Passage shown.
::::

How to Use AI Safely with Bash Commands

A practical safety guide for using AI assistants to generate Bash commands in production — the patterns, prompts, and pitfalls that keep you out of trouble.

  • #bash
  • #safety
  • #ai
  • #shell
  • #production

AI assistants are great at generating Bash. They’re also great at confidently generating Bash that will delete your home directory, leak your AWS keys, or wedge a production server. Here’s a practical safety framework that has held up over a year of daily use.

The five Bash safety rules for AI-generated commands

1. Never paste straight into a root shell

Read every command before running it. Yes, even the one-liners. Especially the one-liners. The model is right ~95% of the time, which is exactly the wrong rate to build the habit of trusting it.

2. Bake safety into the prompt

Our Bash Script Code Review Prompt and Linux Server Troubleshooting Prompt both include explicit safety constraints:

Label any command that is destructive, requires sudo, or affects running services as DANGEROUS and explain the blast radius.

This works. Models follow instructions reliably when you set them up front.

3. Always ask for --dry-run or check-mode first

For any command with state-changing potential, ask: “Show me the dry-run version of this command first. What output should I expect if it’s safe to run?”

::::

Stored records.

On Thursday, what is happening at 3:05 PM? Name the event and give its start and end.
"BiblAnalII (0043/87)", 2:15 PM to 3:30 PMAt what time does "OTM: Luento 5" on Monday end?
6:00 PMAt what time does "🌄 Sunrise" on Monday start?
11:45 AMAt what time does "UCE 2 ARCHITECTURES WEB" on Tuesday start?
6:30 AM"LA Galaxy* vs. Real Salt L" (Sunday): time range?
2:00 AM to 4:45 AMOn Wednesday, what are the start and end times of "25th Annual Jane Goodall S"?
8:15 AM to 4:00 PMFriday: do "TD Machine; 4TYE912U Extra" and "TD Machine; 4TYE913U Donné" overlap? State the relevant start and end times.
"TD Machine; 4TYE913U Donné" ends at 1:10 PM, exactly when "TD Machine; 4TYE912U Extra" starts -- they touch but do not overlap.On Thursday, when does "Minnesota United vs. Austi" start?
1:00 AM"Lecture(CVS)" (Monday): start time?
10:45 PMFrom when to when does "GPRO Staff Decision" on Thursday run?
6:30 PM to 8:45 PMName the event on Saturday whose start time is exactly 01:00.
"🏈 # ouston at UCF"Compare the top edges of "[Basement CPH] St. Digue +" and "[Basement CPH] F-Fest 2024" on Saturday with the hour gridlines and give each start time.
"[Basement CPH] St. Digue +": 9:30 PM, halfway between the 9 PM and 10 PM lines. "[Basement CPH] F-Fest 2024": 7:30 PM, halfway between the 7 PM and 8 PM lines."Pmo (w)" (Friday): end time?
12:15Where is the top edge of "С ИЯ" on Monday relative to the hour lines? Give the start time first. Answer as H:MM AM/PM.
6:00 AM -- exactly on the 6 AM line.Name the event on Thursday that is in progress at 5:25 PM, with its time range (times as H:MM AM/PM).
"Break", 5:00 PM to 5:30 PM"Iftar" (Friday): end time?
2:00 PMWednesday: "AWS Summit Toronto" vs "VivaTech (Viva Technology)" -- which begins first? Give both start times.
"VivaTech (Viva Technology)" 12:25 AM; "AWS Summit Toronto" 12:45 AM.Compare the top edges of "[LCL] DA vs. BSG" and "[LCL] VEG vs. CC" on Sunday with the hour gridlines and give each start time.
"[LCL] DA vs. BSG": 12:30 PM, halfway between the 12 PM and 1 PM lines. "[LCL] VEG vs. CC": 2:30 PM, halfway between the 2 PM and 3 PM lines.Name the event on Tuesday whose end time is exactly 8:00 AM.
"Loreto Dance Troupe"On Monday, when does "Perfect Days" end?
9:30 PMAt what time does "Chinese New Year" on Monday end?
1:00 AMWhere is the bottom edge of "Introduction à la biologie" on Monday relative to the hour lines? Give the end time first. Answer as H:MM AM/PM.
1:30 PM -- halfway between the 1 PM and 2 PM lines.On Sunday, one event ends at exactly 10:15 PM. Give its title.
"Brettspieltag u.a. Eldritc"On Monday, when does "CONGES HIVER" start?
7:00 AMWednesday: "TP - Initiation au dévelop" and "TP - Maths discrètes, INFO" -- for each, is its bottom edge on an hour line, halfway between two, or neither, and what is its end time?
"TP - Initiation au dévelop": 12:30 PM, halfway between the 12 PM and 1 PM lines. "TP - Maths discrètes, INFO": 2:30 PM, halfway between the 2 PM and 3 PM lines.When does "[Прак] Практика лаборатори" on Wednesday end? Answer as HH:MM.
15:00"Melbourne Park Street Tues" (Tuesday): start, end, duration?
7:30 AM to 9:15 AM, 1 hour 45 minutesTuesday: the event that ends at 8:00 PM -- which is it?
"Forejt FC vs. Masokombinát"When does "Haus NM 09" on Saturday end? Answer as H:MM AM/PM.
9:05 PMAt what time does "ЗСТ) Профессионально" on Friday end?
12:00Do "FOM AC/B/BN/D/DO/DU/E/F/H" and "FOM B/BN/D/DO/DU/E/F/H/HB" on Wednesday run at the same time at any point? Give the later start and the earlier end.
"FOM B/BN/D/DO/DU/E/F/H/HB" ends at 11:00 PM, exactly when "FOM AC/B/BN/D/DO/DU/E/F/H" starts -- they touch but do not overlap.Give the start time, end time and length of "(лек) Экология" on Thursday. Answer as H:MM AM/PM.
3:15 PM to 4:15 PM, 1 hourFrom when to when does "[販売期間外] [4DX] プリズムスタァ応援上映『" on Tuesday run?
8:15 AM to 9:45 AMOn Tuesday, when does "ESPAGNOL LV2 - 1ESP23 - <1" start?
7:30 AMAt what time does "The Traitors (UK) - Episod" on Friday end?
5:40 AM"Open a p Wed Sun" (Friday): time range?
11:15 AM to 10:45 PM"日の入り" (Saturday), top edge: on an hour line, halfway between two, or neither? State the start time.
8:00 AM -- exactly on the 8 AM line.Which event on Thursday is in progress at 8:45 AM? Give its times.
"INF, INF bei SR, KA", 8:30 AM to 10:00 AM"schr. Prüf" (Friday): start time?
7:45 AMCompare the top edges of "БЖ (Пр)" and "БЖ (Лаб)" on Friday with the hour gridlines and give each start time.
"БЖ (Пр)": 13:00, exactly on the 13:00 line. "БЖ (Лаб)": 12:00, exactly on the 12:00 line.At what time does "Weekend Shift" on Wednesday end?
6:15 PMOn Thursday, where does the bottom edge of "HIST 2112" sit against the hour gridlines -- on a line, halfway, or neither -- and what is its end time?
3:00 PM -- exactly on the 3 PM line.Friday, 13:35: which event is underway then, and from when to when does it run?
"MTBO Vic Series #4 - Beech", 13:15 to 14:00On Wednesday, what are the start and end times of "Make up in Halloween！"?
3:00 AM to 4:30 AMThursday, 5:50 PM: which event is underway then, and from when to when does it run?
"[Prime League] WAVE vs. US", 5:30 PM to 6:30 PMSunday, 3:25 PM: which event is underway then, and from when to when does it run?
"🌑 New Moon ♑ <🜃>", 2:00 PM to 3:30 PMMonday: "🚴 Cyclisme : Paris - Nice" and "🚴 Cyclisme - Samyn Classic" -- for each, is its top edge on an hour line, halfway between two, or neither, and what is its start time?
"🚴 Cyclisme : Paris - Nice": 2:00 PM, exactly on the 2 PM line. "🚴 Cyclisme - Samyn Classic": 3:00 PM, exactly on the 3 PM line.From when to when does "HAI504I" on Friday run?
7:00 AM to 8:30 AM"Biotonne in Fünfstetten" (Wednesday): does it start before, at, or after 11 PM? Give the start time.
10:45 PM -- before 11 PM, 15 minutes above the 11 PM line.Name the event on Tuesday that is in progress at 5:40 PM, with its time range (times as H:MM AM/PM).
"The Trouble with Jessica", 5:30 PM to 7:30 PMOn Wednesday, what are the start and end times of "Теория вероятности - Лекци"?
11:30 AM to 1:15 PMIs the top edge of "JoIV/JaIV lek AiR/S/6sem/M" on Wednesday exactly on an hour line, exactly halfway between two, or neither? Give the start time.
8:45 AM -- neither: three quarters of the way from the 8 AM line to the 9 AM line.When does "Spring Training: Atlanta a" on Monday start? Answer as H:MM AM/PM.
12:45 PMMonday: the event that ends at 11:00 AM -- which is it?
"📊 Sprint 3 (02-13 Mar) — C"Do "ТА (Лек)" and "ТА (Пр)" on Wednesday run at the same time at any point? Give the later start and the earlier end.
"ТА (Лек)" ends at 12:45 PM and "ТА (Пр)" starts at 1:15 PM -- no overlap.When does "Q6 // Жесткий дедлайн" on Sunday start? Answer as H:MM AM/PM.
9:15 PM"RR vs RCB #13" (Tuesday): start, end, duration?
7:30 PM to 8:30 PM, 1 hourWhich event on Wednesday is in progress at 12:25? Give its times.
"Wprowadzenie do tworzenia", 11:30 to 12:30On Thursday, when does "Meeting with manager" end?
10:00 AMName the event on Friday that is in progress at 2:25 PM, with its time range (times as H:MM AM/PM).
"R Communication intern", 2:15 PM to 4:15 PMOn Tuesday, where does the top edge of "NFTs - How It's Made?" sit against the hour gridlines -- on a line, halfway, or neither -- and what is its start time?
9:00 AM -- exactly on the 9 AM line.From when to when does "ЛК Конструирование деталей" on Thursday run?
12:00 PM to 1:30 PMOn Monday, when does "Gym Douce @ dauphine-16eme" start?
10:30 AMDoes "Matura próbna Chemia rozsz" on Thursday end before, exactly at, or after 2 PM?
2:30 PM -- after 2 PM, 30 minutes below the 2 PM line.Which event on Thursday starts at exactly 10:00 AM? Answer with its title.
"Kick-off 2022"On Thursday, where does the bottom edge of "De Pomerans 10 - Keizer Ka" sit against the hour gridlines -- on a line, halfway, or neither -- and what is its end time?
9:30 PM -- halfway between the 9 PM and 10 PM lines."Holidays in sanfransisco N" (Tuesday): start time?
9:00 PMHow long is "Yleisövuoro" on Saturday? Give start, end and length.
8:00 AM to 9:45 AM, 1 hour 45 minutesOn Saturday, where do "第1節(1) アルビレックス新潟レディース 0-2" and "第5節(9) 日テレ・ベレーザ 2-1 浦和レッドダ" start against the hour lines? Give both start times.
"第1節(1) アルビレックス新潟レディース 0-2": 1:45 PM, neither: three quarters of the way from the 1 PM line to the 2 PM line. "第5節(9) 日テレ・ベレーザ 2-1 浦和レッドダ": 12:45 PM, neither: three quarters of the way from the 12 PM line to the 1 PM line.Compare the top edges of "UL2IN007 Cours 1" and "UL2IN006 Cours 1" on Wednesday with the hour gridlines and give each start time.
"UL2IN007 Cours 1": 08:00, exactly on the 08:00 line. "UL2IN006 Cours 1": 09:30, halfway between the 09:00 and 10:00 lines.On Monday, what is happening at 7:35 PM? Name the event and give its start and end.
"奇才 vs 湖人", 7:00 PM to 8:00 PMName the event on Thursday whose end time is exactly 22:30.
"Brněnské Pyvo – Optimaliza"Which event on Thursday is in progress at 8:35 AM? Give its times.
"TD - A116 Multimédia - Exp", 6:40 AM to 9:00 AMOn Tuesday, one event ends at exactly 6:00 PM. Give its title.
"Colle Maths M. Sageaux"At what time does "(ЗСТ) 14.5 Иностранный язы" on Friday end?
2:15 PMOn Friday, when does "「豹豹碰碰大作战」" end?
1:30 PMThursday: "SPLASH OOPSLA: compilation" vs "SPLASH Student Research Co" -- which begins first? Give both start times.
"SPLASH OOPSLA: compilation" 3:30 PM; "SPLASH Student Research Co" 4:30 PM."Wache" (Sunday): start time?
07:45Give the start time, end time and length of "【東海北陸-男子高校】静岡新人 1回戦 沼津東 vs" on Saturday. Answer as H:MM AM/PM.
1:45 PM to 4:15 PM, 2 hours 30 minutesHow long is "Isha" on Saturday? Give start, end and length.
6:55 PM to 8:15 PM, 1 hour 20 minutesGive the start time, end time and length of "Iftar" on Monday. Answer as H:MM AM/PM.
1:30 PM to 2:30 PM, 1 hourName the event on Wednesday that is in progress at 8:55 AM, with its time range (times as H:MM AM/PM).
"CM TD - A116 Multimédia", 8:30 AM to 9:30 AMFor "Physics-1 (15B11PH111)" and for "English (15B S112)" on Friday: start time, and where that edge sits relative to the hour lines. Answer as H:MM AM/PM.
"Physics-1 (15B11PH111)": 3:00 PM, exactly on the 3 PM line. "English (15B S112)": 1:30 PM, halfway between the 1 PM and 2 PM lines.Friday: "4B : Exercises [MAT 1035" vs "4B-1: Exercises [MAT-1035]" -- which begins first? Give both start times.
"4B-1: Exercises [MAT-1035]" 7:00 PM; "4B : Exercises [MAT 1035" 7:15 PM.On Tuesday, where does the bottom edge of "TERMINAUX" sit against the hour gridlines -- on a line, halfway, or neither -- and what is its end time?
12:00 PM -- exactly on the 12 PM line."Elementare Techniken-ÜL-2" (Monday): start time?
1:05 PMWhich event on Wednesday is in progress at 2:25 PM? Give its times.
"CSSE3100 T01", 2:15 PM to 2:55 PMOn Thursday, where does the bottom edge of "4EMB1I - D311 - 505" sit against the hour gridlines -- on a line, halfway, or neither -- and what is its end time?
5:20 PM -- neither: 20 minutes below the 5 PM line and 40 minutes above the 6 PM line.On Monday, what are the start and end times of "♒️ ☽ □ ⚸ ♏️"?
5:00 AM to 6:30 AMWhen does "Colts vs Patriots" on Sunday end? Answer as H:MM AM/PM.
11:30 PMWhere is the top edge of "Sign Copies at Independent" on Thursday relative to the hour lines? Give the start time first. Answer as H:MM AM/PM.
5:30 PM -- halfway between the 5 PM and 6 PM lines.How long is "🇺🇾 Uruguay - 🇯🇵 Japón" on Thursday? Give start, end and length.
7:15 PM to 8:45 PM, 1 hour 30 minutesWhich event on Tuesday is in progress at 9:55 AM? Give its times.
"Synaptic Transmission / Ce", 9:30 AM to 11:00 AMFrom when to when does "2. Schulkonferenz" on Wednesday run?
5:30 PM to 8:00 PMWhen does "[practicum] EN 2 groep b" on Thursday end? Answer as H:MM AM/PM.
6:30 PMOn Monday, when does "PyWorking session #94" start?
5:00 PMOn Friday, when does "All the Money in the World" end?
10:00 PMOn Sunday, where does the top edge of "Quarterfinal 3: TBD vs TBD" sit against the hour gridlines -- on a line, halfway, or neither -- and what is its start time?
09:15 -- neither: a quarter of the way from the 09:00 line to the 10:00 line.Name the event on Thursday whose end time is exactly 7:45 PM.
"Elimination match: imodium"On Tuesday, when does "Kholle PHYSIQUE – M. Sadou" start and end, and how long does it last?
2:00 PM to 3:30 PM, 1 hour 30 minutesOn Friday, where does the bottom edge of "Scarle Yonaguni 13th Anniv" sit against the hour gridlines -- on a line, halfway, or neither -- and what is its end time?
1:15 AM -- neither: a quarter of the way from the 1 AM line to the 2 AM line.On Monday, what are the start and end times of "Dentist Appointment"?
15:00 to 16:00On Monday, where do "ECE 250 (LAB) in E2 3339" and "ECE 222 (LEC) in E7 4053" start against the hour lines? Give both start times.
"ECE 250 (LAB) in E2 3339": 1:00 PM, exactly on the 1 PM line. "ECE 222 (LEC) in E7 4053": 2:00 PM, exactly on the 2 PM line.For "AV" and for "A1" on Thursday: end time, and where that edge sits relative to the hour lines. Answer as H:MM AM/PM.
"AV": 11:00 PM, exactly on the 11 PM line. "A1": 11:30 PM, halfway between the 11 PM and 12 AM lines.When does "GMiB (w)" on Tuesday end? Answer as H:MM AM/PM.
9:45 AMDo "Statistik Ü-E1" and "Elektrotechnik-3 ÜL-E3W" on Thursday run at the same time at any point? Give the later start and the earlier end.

::::

Set problem A. In the guide on using AI safely with Bash commands, what label should the prompt tell the model to put on commands that are destructive, need sudo, or affect running services?
Set problem B. Pick up the guide on using AI safely with Bash commands where it stops and write the next part.

Expected answer A. DANGEROUS

Expected answer B.
For rsync, ansible-playbook, terraform, kubectl, the dry-run/check flag is your friend.

4. Watch for these dangerous patterns

The model has occasionally generated each of these. None should ever appear in your production scripts:

  • rm -rf $VAR/something where $VAR could be empty (you’d rm -rf /something)
  • find / -name X -delete without -maxdepth or -mount
  • chmod -R 777 (almost never the right answer)
  • eval "$user_input"
  • curl ... | bash for anything you didn’t audit
  • sed -i without a backup or version-control commit first
  • Anything that touches ~/.ssh, ~/.aws, or /etc/sudoers

5. Test in a container or VM before the real host

For any non-trivial script, run it in a throwaway environment first:

# Quick Ubuntu sandbox
docker run -it --rm -v "$PWD:/work" -w /work ubuntu:22.04 bash

# Quick Rocky/RHEL sandbox
docker run -it --rm -v "$PWD:/work" -w /work rockylinux:9 bash

If the script touches systemd or kernel features, use a real VM (multipass, lima, vagrant, libvirt).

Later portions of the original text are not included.